Man hat uns gesagt, dass die größte Angst der Leute hier ist, dass wir den Krieg mit hierher bringen. Aber ich finde: Die Leute hier, sind nicht die Leute, die kämpfen. Sondern die, die davor fliehen, einfach Zivilisten, die viereinhalb Jahre im Krieg gelebt haben. Wir müssen jetzt ein positives Bild abgeben, damit die Menschen keine Angst mehr vor uns haben.
Kannst du verstehen, dass manche Menschen auch Angst vor der Islamisierung haben?
Ja, aber es ist meine Pflicht ihnen zu zeigen, wie ein richtiger Muslim ist. Das ist nicht einer, der eine Waffe in der Hand hat und einen langen Bart, das ist nicht ein typischer Muslim, so wie die im Fernsehen. Die richtigen Muslime sind friedlich, arbeiten, haben eine Familie, Freunde.
Hattest du schon Kontakt mit deiner Familie?
Ja, über das Handy. Ich habe ihnen Bilder von mir geschickt, von der ganzen Reise auch schon.
Und hier in der Jugendherberge, mit wem umgibst du dich da?

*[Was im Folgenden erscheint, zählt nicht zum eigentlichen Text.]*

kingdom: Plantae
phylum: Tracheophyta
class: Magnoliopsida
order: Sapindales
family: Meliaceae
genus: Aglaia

Hier sind ja Menschen aus der ganzen Welt. Afghanistan, Irak, Iran, Kurden – von überall. Bis jetzt habe ich größtenteils mit den Syrern Kontakt. Die gleichen Akzente, die gleichen Traditionen. Die anderen sind auch nett, aber es ist schwer, mit denen zu kommunizieren.
Und jetzt?
Ich hoffe, dass es schnell weiter geht. Das wichtigste ist, finde ich, die Sprache so schnell wie möglich zu lernen.
Aber du sprichst ja schon etwas deutsch.
Ja, ich habe am Goethe-Institut in Damaskus vier Kurse gemacht. Das war vor mehr als vier Jahren, vor dem Krieg. Als der Krieg ausbrach, hat die deutsche Botschaft zugemacht, auch das Goethe-Institut. Ich habe also vieles vergessen.
Warum hast du damals schon deutsch gelernt?
Ich hatte schon immer den Plan, nach Deutschland zu kommen. Aber nicht als Flüchtling. Sondern ganz normal mit Visa. Aber dann kam der Krieg. Ich möchte jetzt mein Studium weitermachen und dann die Facharztausbildung. Aber erst einmal müssen die Papiere fertig werden.